While it may seem like just another event, this conference is far more than swag, a silent auction, and booths. It is the attachment community, getting louder and stronger together. Psychotherapists, psychoanalysts, social workers, counselors, occupational therapists, educators, parents and caregivers of children with attachment difficulties, and other child welfare stakeholders have flown in from all over the United States for this event. And there are many of them. “We’re expecting a record number of attendees at the conference this year,” said Mary M. McGowan, ATTACh Executive Director.

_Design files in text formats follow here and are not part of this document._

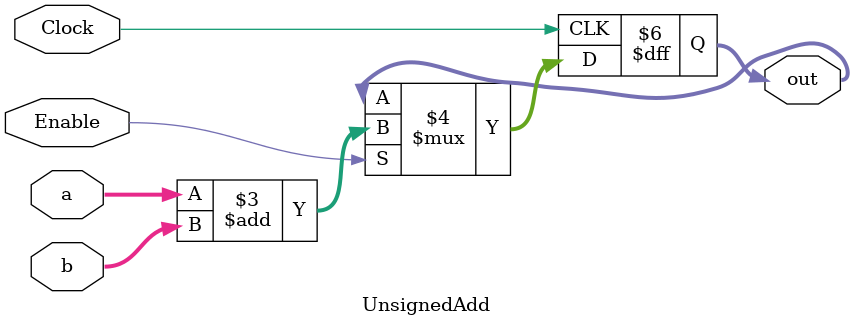
<source format=v>
/*
	UnsignedAdd.v
*/
	
`timescale 1ns / 1ps

module UnsignedAdd #(parameter Width = 8)
                    (output reg [Width-1:0] out, 
                     input  [Width-1:0]  a, 
                     input  [Width-1:0]  b,
					 input  Enable,
                     input  Clock);
    
    always @ (posedge Clock)
    begin
	    if (Enable == 1)
            out <= a + b;                           
	end 
	
endmodule

</source>
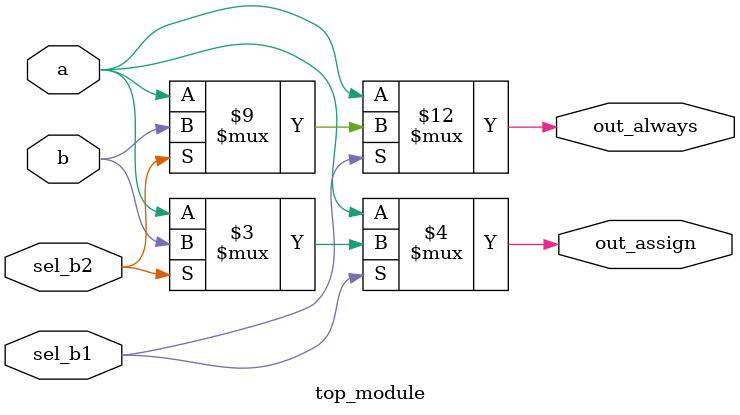
<source format=v>

module top_module
(
    input  a,
    input  b,
    input  sel_b1,
    input  sel_b2,
    output wire out_assign,
    output reg  out_always   
); 

assign out_assign =	(sel_b1 == 0) ? a :
					(sel_b2 == 0) ? a : b;

always @(*) begin
	if(sel_b1 == 0) begin
		out_always <= a;
	end
	else begin
		if(sel_b2 == 0) begin
			out_always <= a;
		end
		else begin
			out_always <= b;
		end
	end	
end	
endmodule
</source>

More people are learning about reactive attachment disorder. More parents and professionals are speaking up for families battling the disorder than ever before. But we still have so much further to go.
There’s still so many people in the world who’ve never heard of the term “reactive attachment disorder”. Or if they do, they don’t know what to do about it. Many actually make matters worse for kids and families due to their lack of education. Meanwhile, kids who’ve come from traumatic beginnings continue to fight an uphill battle. Families continue to fall apart. Lives are destroyed.
That’s why we all need to work together. You may feel like you don’t know everything you need to know to make a big difference for kids with the disorder. And maybe you don’t. Yet. But if you have the heart and the will to learn more and keep going, our attachment community need you.
Maybe you are an adoptive parent who walked into this journey with no idea about attachment. Like many other adoptive parents, the adoption agency told you that your adopted child would be just fine after he “settled in”. But that hasn’t happened. You fight desperately everyday to keep your family together. You’re determined to find real help.
Perhaps you are a foster parent who wants to help kids battling trauma. However, you do not have sufficient resources to do so. You’re just now learning about reactive attachment disorder but don’t know what to do with the information. You’re ready to act.
Or you are a professional working with kids, whether in social services, education, or in therapy. You got your education to make a difference. Although you’re familiar with the disorder, however, you recognize that there’s still more to learn.
You may know first-hand about the disorder as a seasoned professional, parent with grown children with the disorder, or a friend of family member who truly understands. You want to help in any way you can.
Wherever you fall in this attachment community, you’re here for one reason—because you want to make a positive difference for kids. And that’s why we’re carrying you along with us in our hearts and minds today and always. Because we need you.
We need you to educate yourself even further about the disorder so you can educate others.
Once you’re fully aware of what you need to parent, do your job most effectively, or advocate for the cause, we need you to demand collaboration and support from those around you.
We need you to be the squeaky wheel with your colleagues, friends, family, insurance companies, congressmen, and anyone else you need to get the necessary resources to do what you need to do.
You may feel isolated. You may feel small. But we know you’re mighty, even though you don’t always feel it. You wouldn’t be here if you weren’t. You’re doing what you do because you are a person who cares. And who acts upon it.
So you’re here with us in Denver, today and every day. Because together, we’re stronger. It’s not just about this day or this conference. It’s about all of us coming together, speaking up, and getting stronger through education, advocacy, and perhaps some tears. But no matter what, we must forge ahead together despite the obstacles. Because our kids need us, we need each other, and our communities rely upon it (even if they don’t know it yet). These kids are our future. What will you do about it?